As the wise Pema Chödrön reminds us, “We think that the point is to pass the test or overcome the problem, but the truth is that things don’t really get solved. They come together and they fall apart. Then they come together again and fall apart again. It’s just like that. The healing comes from letting there be room for all of this to happen: room for grief, for relief, for misery, for joy.”

Day Three: NaBloPoMo

A friend messaged me a quote today, saying it made her think of me – “Reading is like breathing in, and writing is like breathing out.” I looked it up, and it’s a quote from Pam Allyn, an author and American literacy expert.
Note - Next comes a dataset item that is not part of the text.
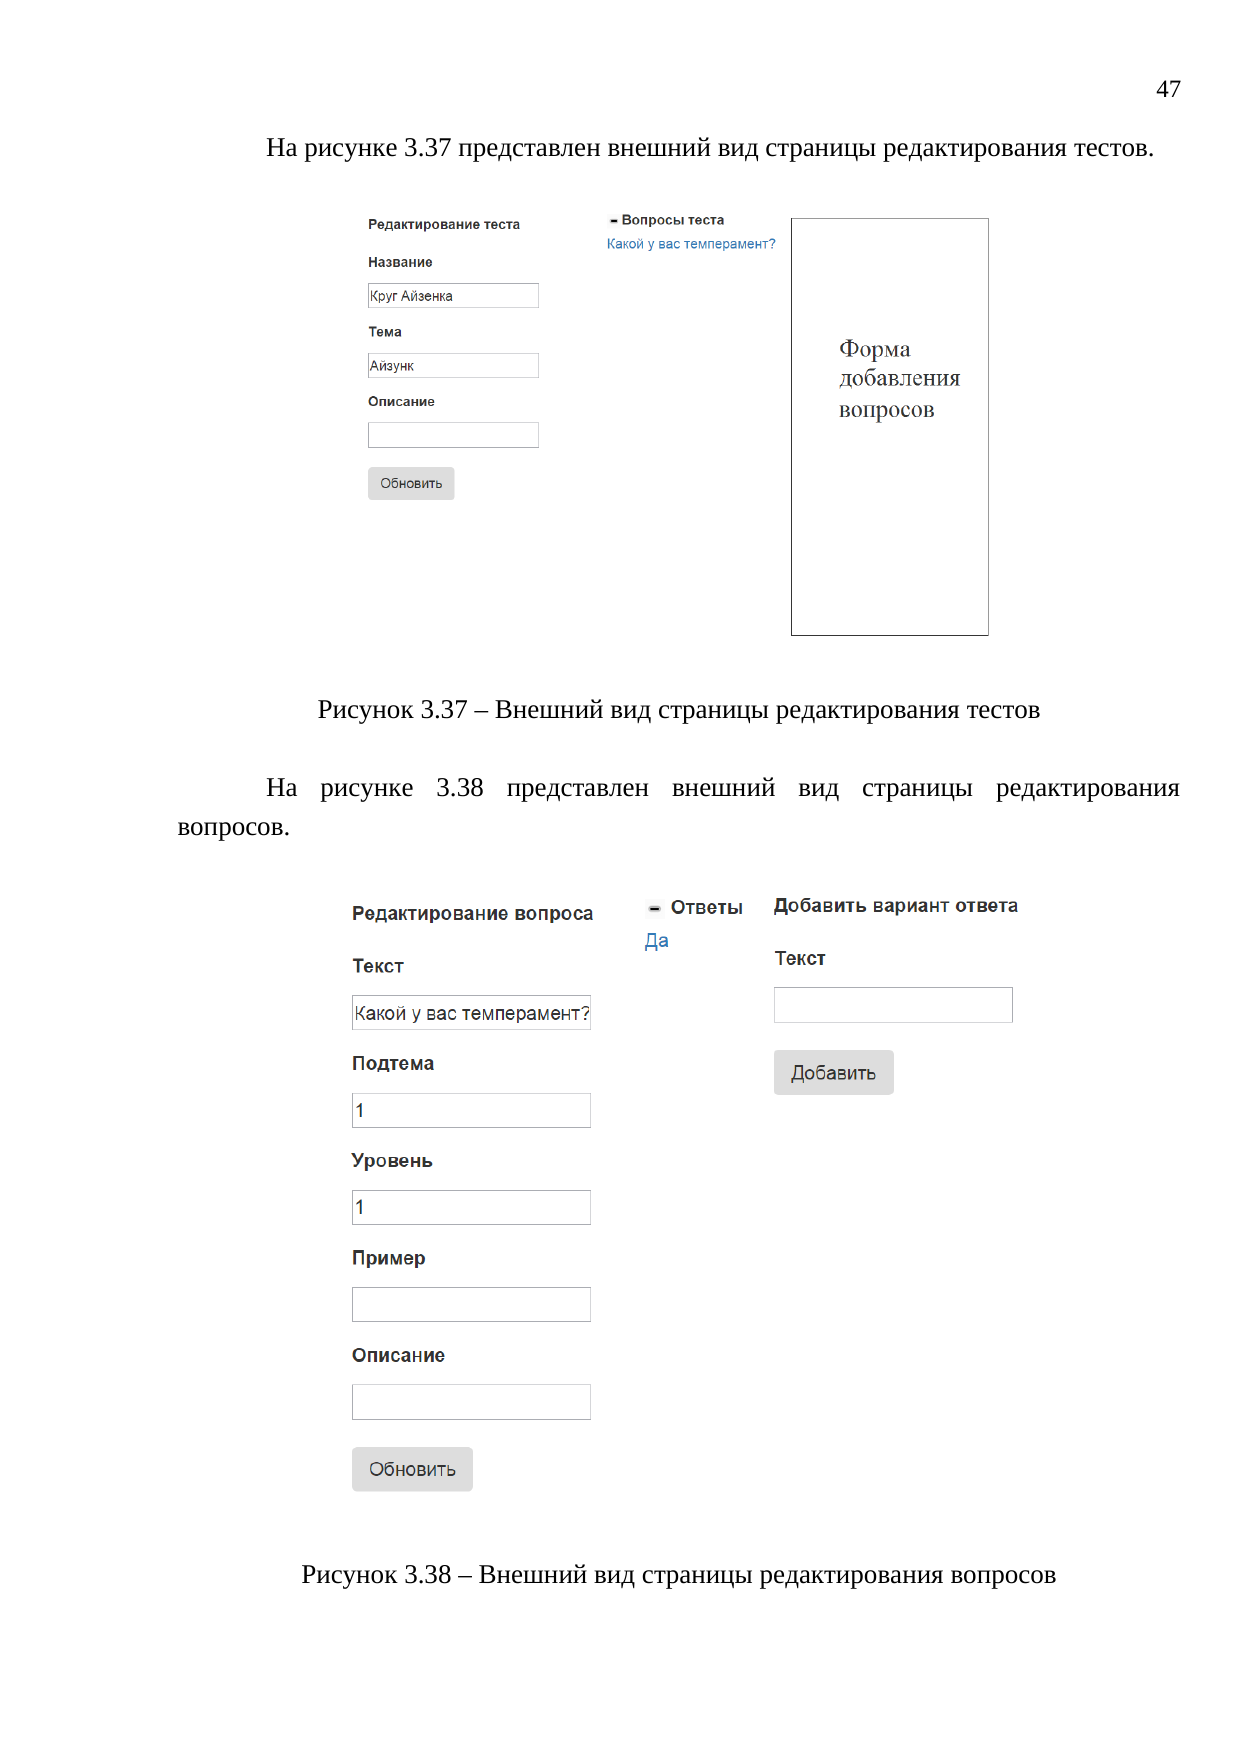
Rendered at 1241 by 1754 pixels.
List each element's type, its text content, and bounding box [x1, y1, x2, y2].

In both yoga and meditation, breath awareness is at the heart of the practice. In meditation (at least the kind I practice), you place your attention on your breath and your intention is to rest it there. In yoga, you are often moving with your breath – such as reaching,  extending on an inhale and settling into stillness on an exhale – and even when you aren’t, you maintain an awareness of it, stay with your breath and thus in your body, in the moment. In both practices, breath is seen as essential, energy not just air, as something that can cultivate both stillness and action, presence.

The breath is always there, as long as we are, and we can always come back to it, always return, always stay with it. Our breath is constant. I love how this quote finds the breath in these other practices that are also so important to me.